**Recorded data**

◇ ◇ ◇ ◇ ◇ ◇ ◇

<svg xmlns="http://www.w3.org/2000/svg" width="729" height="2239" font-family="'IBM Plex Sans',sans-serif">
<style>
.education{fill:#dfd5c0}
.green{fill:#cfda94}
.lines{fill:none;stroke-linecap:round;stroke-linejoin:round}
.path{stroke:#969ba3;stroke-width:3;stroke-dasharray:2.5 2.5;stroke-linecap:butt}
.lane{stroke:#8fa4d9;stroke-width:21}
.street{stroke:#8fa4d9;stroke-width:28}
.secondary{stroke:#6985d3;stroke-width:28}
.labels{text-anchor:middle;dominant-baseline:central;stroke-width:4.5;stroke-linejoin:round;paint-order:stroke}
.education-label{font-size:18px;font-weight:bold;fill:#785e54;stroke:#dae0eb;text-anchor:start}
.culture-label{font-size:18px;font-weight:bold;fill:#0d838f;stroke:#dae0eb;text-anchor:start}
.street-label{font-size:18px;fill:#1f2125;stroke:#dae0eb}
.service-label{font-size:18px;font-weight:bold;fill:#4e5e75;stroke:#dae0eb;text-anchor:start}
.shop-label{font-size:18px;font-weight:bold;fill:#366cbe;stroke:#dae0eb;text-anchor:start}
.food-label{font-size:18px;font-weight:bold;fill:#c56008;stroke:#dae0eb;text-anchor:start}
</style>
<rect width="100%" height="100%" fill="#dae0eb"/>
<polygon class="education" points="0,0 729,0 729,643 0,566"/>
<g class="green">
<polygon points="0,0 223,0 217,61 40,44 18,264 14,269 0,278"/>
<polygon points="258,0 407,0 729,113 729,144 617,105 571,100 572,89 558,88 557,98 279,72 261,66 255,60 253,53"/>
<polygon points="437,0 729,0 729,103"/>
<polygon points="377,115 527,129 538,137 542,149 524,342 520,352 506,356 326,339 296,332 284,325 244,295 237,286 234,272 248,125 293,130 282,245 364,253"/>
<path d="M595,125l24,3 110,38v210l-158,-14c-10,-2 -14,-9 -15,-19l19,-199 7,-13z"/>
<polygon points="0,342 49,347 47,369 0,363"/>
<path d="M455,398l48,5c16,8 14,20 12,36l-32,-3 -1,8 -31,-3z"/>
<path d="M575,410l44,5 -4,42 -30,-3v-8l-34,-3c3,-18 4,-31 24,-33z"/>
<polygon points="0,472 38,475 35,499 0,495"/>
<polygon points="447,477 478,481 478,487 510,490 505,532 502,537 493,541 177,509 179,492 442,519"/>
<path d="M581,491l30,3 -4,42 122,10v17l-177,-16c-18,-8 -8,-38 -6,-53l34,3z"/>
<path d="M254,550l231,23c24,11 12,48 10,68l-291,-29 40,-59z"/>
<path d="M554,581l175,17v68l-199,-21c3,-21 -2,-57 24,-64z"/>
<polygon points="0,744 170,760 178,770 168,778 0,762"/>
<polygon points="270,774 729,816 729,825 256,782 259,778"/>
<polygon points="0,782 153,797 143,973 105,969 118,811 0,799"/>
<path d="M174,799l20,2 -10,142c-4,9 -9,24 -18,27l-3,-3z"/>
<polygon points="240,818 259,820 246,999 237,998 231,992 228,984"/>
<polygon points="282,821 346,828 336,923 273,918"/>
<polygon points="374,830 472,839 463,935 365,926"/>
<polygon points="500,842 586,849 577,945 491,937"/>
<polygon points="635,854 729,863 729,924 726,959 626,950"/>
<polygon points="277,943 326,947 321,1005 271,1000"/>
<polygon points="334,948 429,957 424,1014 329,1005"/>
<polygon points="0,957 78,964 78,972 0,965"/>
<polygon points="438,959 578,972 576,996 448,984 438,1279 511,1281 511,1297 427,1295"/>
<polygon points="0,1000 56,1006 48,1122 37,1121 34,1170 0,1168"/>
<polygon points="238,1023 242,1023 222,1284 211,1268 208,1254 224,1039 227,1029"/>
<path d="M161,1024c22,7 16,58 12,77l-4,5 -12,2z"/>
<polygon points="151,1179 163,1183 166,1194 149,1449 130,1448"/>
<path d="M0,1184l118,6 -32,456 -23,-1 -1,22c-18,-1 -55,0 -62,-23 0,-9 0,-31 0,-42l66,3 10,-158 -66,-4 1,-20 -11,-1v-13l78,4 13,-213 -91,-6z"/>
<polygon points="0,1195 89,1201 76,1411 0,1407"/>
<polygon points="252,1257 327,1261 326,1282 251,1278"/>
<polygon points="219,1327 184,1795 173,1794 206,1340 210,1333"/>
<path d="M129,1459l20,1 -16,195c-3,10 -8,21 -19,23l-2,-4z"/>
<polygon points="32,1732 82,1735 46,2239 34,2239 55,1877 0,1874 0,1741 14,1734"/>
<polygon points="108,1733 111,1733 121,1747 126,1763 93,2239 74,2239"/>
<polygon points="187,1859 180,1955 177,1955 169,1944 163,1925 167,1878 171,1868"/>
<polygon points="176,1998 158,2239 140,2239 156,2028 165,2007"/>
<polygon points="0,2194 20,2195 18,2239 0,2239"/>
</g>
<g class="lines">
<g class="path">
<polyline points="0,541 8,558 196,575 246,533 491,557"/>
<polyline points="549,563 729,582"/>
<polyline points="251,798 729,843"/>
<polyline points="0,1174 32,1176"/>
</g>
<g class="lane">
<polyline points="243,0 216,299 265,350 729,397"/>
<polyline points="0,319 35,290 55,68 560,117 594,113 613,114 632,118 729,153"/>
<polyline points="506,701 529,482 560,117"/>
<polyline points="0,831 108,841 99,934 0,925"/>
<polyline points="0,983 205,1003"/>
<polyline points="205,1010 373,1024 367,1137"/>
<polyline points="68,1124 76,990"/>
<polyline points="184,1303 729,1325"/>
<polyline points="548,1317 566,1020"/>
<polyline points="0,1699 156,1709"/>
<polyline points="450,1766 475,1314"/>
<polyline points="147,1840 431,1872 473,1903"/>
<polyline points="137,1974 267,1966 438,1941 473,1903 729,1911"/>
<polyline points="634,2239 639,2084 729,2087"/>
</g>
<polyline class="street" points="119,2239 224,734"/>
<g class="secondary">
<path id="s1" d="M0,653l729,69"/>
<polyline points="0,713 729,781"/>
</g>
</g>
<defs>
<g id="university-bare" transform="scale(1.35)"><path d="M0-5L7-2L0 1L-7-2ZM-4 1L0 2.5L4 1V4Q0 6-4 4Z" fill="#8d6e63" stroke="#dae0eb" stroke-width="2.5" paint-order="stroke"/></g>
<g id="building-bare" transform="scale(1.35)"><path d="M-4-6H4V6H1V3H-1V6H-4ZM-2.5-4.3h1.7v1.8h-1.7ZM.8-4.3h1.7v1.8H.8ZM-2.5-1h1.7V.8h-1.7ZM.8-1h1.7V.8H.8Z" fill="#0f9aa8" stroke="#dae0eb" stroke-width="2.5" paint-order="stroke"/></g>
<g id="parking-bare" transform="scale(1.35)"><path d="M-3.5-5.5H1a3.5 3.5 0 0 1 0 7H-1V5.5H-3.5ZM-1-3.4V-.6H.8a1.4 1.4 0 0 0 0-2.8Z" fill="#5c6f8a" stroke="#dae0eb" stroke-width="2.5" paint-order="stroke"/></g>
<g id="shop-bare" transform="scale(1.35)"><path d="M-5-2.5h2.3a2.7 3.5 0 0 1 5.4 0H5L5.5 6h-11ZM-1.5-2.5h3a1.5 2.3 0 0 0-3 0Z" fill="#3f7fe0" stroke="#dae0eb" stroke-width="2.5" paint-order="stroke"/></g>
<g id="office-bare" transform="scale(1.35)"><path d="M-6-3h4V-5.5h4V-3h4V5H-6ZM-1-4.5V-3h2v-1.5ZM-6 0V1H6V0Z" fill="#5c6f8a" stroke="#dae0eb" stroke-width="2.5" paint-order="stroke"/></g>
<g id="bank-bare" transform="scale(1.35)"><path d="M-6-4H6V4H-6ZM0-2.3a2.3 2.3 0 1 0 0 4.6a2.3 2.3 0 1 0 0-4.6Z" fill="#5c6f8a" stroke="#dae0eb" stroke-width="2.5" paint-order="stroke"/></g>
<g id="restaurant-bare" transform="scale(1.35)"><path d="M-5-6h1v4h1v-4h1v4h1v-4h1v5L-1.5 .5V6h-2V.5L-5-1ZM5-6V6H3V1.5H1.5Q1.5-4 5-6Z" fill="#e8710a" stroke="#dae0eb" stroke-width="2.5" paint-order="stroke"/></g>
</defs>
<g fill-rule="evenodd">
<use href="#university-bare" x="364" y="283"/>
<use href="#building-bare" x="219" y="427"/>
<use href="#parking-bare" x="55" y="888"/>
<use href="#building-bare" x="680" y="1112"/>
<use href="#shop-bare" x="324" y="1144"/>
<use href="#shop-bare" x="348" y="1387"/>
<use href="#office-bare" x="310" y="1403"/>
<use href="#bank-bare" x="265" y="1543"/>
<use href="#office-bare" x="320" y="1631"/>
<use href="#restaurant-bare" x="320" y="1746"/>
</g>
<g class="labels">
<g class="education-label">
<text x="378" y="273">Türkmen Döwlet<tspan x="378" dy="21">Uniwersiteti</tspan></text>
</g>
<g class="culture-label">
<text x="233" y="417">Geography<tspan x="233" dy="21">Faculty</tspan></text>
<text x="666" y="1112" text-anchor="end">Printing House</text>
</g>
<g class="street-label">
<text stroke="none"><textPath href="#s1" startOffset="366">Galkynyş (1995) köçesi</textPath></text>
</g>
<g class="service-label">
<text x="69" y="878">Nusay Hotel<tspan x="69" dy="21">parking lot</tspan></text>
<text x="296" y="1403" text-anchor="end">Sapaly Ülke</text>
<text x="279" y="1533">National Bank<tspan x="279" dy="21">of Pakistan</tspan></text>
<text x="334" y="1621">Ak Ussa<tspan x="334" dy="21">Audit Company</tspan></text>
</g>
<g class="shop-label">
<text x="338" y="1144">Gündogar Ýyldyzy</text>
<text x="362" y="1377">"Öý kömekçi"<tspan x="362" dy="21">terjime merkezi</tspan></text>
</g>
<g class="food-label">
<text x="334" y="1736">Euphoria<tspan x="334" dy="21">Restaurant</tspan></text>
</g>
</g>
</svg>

◇ ◇ ◇ ◇ ◇ ◇ ◇

**Your task**
Reading through the records above, report each line in which the string "lines" is found.

**Result of this task**
.lines{fill:none;stroke-linecap:round;stroke-linejoin:round}
<g class="lines">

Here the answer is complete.